Apparently, on May 12, 2000, the Oklahoma Turnpike Authority had not changed the speed limit for the area in question, in accordance with the applicable procedures under Oklahoma law.(3) Accordingly, despite the fact that the posted speed limit was 45 miles per hour, the legal maximum speed was 75 miles per hour.(4) Officer Hise was not aware of the fact that the posted speed limit, 45 miles per hour, did not accurately reflect the legal speed limit as established by the Oklahoma Turnpike Authority.(5)
Trooper Hise requested that Blackburn accompany him to his squad car. During his initial contact with Blackburn, Trooper Hise observed the following: "[Blackburn] was uptight. He wasn't making a lot of eye contact with me. His belly was quivering. His carotid artery in his neck was extremely fast, his pulse, his heart rate was -- was up." On cross-examination, Trooper Hise stated all of these factors boiled down to "nervousness." Trooper Hise informed Blackburn that he was going to issue a "courtesy warning," but Blackburn's nervousness persisted. Trooper Hise also noticed that Blackburn was at times "unresponsive."(6)
While filling out the citation form, Trooper Hise asked Blackburn a number of questions, including his starting point, destination, and whether he owned the vehicle.(7) On cross examination, defense counsel asked Trooper Hise whether these questions were "necessary to finish and to do the purpose of filling out that particular warning"? Trooper Hise responded, "I would say no, sir."

## EXERCISE GOAL
Continue the court passage about Trooper Hise's stop of Blackburn, starting after its last sentence.

## INPUT DATA

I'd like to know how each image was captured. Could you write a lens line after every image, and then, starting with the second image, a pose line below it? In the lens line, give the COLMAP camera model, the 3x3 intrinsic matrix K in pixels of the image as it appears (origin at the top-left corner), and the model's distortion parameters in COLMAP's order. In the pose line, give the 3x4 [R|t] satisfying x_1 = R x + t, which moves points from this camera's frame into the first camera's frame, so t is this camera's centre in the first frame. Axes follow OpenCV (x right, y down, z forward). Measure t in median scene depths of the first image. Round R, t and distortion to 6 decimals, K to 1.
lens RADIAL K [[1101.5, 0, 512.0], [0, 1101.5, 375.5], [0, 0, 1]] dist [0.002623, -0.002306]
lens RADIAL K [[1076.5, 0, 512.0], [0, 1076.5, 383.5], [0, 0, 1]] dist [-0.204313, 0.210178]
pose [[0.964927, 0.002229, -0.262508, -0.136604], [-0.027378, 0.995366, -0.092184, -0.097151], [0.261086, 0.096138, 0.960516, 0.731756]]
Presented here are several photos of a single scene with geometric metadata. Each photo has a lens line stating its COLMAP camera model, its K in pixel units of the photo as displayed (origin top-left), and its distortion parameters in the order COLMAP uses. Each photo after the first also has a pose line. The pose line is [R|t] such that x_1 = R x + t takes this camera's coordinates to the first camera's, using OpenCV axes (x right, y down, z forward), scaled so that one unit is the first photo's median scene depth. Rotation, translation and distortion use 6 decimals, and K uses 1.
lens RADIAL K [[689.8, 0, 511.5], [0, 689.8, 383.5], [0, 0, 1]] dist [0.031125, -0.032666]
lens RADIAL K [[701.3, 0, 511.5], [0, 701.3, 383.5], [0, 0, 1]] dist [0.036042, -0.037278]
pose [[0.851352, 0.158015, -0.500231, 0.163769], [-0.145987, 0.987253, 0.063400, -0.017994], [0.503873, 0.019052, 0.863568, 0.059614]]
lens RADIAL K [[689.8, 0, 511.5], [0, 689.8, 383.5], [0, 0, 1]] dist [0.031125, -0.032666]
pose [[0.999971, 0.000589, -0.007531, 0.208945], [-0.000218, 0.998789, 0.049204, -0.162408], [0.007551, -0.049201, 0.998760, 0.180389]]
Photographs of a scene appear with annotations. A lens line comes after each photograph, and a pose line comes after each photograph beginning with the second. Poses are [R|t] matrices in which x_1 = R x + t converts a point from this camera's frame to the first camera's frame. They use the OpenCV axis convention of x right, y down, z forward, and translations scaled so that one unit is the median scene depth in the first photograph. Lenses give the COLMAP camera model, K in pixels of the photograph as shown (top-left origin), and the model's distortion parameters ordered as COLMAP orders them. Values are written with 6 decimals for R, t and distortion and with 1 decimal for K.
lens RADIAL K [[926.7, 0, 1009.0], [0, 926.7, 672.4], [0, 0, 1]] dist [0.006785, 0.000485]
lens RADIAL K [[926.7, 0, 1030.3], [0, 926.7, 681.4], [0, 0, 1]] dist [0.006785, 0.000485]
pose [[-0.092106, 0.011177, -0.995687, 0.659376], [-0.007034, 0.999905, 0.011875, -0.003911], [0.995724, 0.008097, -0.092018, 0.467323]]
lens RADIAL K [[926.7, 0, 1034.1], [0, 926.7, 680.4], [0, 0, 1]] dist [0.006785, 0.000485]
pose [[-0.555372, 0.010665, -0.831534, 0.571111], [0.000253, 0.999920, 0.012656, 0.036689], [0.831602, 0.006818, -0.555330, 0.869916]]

## TASK OUTPUT
After Blackburn signed the warning, he exited Trooper Hise's squad car and headed back towards the truck. By this time, Trooper Hise's partner, Trooper Buddy Lambert, had arrived at the scene.(8) Trooper Hise told him to "slow down" and "be careful on his trip" and that he was "free to go." Before Blackburn opened the driver-side door, however, Trooper Hise asked "if he had a minute . . . [to] visit with him." At the time of this request, Trooper Hise was standing at the rear of the truck, approximately nine feet from Blackburn, while Trooper Lambert was standing between the squad car and the truck. Blackburn responded, "Sure."(9)
Trooper Hise first asked Blackburn why he was so nervous. Trooper Hise then asked whether there was "anything illegal in the truck," to which Blackburn responded, "Not that I know of." At this point, Trooper Hise requested Blackburn's permission to search the truck. Blackburn responded, "Go ahead." This occurred approximately fifteen minutes after the initial stop.
Trooper Hise first searched the cab area of the truck. He then proceeded to the back of the truck, but he realized that he could not access the "camper shell." Trooper Hise asked Blackburn for the key to the camper shell, and Blackburn told him that "there was no key." According to Trooper Hise's testimony, "then I walked back to the rear of [the truck] and I grabbed the tailgate handle and down the tailgate came." After the tailgate opened, Trooper Hise observed a baby's mattress and perceived the odor of raw marijuana.(10) Trooper Hise then advised Blackburn that he was under arrest and advised him of his Miranda rights. Government authorities later determined that the truck contained over 1,000 pounds of marijuana.
On July 25, 2002, Blackburn conditionally pled guilty to one count of possession of marijuana with intent to distribute, in violation of 21 U.S.C. § 841(a)(1), reserving his right to appeal the district court's denial of his motion to suppress. This appeal followed.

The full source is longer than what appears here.